PASSAGE PROVIDED below:

This launch and others like it should be halted indefinitely until it’s carbon footprint and environmental impact can be accounted for. With global warming accelerating, temperatures rising all over the planet, and cities going underwater, launcing a massive smoke-belching object into the sky for the purposes of testing simply makes no sense. Perhaps a tax or a series of fees could be levied to compensate for the damage. An board of review staffed by scientists with good environmentalist credentials could quickly be drawn up and an assessment could be made.

buster
Guest
buster
January 11, 2009 8:43 AM

yes, bse5150, why don’t you go and submit your idea someplace other than this and in the meanwhile let the people work with their rockets

Maxwell
Member
Maxwell
January 11, 2009 8:43 AM

…how about “NO”?

Maxwell
Member
Maxwell
January 11, 2009 8:45 AM

No in response to doing a carbon study that is.
Spaceflight is too important an endeavor to dick around with red tape.

Sili
Member
Sili
January 11, 2009 9:29 AM

Nevermind the fact that I doubt one rocket has any significant impact.

But of course it’s a lot easier to gripe about than to get 100 million USAnians to adjust the tyrepressures or,GUT forbid, start driving cars with the same mileage as the EU average.

I’m sure the numbers have been run anyway.

End of PASSAGE PROVIDED.

### PROBLEMS AND TASKS:
(A) For the comment thread about the rocket launch, say whether each statement agrees with it, answering yes or no and quoting the deciding words: (i) the first comment proposes a tax or fees to make up for the damage; (ii) Maxwell favors carrying out a carbon study; (iii) Sili thinks a single rocket has a significant impact.
(B) Write what comes next in the comment thread about the rocket launch, starting after its final line.
The rows that come after the comment thread are separate material and have no connection to it.

RAW DATA below:

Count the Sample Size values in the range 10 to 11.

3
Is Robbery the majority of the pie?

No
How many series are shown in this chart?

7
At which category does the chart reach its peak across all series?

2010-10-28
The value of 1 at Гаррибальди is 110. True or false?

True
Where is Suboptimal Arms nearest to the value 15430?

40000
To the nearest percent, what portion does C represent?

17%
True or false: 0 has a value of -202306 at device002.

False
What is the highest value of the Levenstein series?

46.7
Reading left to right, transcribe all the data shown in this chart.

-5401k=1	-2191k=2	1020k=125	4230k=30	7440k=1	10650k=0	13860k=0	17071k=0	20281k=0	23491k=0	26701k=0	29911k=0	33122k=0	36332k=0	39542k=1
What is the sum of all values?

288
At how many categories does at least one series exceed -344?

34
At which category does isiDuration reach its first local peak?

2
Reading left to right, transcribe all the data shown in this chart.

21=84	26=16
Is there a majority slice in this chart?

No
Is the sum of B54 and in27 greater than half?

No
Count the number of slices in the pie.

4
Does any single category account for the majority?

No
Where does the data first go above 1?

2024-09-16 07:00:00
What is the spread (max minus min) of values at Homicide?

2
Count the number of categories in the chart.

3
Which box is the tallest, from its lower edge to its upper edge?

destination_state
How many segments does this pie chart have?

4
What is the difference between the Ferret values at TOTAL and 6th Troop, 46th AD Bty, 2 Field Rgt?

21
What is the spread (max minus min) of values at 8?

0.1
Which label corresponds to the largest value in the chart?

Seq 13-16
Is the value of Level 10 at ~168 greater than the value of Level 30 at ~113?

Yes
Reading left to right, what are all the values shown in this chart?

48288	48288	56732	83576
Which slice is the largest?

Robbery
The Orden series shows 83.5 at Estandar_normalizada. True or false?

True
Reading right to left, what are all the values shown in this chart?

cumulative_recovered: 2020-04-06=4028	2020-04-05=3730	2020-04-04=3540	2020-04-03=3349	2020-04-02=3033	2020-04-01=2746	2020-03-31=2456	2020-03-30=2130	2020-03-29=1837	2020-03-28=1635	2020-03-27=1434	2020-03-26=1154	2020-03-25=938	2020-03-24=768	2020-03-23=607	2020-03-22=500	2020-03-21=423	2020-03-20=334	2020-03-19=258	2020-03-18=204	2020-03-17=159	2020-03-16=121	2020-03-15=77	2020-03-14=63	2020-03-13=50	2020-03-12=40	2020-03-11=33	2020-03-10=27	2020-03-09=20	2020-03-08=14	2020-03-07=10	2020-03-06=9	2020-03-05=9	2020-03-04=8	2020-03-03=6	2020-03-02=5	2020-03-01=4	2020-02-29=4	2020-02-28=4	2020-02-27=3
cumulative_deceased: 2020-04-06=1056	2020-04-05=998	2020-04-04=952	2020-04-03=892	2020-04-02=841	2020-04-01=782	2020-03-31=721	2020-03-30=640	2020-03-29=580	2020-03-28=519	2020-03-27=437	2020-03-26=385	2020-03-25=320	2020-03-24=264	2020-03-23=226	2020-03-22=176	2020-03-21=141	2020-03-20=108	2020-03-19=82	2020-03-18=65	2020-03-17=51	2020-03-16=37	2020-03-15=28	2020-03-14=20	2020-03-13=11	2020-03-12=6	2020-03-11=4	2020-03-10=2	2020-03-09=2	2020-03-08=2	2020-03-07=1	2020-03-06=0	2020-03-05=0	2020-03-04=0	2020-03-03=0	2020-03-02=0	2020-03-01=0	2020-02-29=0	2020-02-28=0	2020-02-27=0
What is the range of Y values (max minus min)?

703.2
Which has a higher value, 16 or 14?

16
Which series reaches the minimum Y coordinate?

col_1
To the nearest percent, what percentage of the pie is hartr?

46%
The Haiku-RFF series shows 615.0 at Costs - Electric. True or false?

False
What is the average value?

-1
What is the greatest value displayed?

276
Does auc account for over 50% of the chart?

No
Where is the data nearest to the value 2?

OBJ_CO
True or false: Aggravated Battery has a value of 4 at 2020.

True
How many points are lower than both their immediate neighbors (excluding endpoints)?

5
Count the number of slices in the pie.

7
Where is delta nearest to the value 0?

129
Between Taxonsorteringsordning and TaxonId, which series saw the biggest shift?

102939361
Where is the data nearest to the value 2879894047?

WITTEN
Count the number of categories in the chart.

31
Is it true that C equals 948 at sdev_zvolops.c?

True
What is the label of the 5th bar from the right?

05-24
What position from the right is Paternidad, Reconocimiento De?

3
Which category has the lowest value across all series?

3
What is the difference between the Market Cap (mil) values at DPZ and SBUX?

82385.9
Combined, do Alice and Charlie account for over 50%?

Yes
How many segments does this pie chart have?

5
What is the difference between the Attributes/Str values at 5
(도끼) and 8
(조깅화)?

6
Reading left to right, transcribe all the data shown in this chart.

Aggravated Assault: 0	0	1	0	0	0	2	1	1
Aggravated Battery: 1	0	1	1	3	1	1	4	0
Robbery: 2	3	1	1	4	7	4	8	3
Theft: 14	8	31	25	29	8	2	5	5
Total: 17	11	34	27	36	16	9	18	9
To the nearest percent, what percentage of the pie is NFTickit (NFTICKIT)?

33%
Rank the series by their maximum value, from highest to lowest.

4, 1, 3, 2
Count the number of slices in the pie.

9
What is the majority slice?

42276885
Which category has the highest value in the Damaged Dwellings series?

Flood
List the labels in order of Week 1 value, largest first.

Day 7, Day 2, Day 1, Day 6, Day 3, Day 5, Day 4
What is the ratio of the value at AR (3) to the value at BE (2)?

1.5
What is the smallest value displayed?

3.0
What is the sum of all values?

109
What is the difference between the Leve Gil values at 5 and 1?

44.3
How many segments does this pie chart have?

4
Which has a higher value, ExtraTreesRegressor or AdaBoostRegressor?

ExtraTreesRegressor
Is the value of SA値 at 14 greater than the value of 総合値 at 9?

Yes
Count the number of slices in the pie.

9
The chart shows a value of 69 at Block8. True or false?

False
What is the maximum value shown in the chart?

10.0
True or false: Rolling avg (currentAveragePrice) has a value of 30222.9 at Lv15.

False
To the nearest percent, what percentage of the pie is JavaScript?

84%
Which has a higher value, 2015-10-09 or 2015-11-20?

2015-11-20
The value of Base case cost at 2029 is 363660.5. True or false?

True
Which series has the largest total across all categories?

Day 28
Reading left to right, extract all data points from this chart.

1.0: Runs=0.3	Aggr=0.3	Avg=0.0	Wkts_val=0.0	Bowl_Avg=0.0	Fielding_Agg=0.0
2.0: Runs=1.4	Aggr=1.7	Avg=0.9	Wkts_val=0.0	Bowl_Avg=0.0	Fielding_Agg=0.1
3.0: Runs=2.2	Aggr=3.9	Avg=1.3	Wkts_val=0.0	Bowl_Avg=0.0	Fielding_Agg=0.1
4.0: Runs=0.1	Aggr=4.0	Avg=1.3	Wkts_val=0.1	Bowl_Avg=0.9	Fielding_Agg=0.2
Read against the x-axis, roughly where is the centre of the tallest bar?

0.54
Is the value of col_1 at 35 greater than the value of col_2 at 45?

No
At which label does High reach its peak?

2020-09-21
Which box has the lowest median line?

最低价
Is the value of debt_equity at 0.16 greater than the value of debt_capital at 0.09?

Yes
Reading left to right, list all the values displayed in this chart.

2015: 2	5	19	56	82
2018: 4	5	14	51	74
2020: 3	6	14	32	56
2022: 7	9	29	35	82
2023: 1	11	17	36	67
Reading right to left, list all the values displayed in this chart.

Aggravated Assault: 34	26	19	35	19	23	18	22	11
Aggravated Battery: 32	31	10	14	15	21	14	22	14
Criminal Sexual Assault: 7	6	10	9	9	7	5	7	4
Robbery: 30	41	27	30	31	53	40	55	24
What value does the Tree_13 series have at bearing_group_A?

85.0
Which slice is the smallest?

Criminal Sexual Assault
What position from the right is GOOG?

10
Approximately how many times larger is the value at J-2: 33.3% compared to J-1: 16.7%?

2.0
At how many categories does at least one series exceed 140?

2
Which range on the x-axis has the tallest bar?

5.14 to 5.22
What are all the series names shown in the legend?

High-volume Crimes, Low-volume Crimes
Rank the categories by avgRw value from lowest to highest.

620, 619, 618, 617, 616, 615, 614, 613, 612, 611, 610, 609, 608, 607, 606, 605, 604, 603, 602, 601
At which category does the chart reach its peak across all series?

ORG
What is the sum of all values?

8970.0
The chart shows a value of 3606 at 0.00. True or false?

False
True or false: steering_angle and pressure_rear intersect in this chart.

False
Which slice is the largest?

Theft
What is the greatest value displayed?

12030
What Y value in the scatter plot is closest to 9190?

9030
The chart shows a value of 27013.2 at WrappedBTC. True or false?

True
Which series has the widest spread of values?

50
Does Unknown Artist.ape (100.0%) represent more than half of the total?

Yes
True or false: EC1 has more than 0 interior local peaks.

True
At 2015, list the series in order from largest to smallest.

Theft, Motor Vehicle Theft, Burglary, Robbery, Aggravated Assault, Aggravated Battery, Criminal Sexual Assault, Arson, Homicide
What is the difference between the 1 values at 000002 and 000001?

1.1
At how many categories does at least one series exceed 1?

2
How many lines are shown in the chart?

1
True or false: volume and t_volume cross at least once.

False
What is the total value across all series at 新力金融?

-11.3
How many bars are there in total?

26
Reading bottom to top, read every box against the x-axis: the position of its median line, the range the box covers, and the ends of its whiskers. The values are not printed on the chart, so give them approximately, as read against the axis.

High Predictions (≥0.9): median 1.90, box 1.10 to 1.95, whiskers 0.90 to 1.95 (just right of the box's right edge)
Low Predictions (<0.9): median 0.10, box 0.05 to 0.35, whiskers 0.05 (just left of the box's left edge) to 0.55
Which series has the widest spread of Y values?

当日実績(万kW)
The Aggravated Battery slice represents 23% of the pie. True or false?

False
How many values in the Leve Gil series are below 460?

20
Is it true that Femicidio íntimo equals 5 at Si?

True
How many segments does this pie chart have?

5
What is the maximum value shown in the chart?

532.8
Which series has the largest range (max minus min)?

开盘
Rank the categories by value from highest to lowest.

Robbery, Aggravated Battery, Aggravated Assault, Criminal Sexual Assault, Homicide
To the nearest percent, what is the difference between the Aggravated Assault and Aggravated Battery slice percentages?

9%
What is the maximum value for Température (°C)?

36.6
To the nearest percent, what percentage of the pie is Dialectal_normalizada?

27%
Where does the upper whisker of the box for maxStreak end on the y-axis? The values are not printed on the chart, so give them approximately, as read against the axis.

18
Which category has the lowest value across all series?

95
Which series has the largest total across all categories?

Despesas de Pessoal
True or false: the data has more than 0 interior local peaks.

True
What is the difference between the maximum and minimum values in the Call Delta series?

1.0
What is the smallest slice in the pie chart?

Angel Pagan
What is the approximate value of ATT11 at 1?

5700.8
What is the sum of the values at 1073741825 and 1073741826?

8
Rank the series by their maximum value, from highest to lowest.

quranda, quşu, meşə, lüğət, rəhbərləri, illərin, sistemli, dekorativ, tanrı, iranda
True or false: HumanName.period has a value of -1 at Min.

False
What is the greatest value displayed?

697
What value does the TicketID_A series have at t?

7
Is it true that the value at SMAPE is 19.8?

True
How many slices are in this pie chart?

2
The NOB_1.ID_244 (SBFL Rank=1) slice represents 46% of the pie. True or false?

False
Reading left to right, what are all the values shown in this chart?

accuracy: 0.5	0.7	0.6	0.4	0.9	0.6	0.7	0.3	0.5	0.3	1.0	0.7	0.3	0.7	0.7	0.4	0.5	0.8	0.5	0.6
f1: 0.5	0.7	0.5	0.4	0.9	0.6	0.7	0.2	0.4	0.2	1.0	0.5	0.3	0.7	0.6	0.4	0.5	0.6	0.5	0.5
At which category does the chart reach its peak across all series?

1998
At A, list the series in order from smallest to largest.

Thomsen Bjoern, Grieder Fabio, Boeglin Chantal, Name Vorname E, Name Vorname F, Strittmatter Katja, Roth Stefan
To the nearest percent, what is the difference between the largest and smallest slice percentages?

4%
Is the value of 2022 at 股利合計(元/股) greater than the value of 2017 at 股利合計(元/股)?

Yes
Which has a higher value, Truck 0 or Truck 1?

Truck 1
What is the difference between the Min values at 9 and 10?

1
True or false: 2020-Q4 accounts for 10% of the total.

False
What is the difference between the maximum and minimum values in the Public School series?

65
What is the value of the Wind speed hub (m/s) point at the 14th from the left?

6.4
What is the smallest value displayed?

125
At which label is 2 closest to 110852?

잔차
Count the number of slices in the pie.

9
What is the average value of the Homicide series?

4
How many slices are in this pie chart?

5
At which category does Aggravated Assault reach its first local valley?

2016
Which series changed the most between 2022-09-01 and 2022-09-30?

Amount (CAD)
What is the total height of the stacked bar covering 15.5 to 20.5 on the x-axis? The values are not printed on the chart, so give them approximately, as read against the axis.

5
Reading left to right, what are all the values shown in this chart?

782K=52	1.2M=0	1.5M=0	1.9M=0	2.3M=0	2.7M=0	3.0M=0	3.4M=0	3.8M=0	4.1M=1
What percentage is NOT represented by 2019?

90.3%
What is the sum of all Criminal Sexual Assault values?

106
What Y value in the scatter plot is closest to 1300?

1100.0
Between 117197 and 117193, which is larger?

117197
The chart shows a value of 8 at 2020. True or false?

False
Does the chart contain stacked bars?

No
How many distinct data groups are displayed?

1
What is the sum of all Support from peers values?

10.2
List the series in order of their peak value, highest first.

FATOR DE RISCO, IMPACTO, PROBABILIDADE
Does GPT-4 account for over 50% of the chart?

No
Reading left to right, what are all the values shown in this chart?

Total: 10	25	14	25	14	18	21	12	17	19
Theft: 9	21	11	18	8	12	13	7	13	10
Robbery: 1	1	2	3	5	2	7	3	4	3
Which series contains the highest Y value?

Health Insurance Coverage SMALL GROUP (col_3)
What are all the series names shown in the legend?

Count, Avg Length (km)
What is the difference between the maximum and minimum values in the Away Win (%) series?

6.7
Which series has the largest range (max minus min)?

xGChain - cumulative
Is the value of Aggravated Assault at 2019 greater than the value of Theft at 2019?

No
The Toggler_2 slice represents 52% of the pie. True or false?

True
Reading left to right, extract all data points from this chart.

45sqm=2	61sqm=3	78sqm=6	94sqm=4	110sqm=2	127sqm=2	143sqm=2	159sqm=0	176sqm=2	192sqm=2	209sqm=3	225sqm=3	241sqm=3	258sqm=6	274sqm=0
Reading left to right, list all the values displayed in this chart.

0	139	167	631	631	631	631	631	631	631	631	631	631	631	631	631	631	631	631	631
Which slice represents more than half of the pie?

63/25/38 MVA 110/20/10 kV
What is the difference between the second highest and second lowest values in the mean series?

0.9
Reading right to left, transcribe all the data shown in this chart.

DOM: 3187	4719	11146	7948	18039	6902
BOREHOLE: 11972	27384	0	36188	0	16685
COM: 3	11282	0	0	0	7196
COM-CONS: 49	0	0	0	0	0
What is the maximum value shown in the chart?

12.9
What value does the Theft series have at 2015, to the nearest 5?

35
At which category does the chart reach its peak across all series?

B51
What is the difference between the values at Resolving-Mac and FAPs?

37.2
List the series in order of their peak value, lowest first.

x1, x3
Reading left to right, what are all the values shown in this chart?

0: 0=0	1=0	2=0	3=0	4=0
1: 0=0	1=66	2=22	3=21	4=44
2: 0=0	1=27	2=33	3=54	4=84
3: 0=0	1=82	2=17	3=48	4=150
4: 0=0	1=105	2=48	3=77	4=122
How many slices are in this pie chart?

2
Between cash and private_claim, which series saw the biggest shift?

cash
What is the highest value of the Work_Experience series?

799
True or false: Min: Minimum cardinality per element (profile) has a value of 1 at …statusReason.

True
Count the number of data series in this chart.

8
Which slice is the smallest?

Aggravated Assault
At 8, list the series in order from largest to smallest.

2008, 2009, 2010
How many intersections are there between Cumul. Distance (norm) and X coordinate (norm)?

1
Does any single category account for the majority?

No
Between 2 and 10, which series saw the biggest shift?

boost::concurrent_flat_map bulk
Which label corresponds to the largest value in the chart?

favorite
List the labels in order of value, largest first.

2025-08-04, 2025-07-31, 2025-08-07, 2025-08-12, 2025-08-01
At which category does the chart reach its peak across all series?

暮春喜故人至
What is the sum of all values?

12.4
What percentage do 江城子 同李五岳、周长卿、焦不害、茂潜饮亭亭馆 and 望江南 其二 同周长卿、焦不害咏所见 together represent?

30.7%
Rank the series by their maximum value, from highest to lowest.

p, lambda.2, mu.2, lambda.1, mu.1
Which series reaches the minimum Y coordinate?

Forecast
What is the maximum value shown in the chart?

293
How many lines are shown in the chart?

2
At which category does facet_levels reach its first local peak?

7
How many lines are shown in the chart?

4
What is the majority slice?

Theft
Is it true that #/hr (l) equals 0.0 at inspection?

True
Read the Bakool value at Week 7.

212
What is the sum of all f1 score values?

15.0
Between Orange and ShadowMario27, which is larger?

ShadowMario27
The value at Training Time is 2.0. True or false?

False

End of RAW DATA.

### ANSWERS FOR THE EXERCISE:
(A)
(i) Yes: "Perhaps a tax or a series of fees could be levied to compensate for the damage."
(ii) No: "No in response to doing a carbon study that is."
(iii) No: "Nevermind the fact that I doubt one rocket has any significant impact."

(B)
Jon Hanford
Member
Jon Hanford
January 11, 2009 9:32 AM

Kudos to both buster & Maxwell for posting what I was thinking. There are a multitude of sites for bse5150 to post comments of this type, but Universe Today is certainly not one of them. This is not to say that environmental issues are not worthy of study, serious debate of a matter of great consequence to all inhabitants of Earth. But the solutions he has proposed are simply not feasible or very practical to address this environmental conundrum. Great job, BTW, to all at Space-X & NASA personnel working on this project. Let’s hope the rest of this project goes as well as the early rounds of tests on the spacecraft.

Olaf
Member
Olaf
January 11, 2009 10:19 AM

The engines look like the space craft engines of the very first movie of Star Wars when Princess Leia got captured.

Derek
Guest
Derek
January 11, 2009 10:39 AM

Holy crap, they got this thing built so quickly its amazing.

Conic
Guest
January 11, 2009 11:13 AM

“With global warming accelerating, temperatures rising all over the planet, and cities going underwater.”

Not that my comment will be posted, for some reason, but if It does get through the filter…

What cities are going under water? You think that would have been in the news… I guess I just missed it.

One credible study recently found that space rockets account for something like .0001% of carbon emissions. So your argument falls into the “wrong” pile.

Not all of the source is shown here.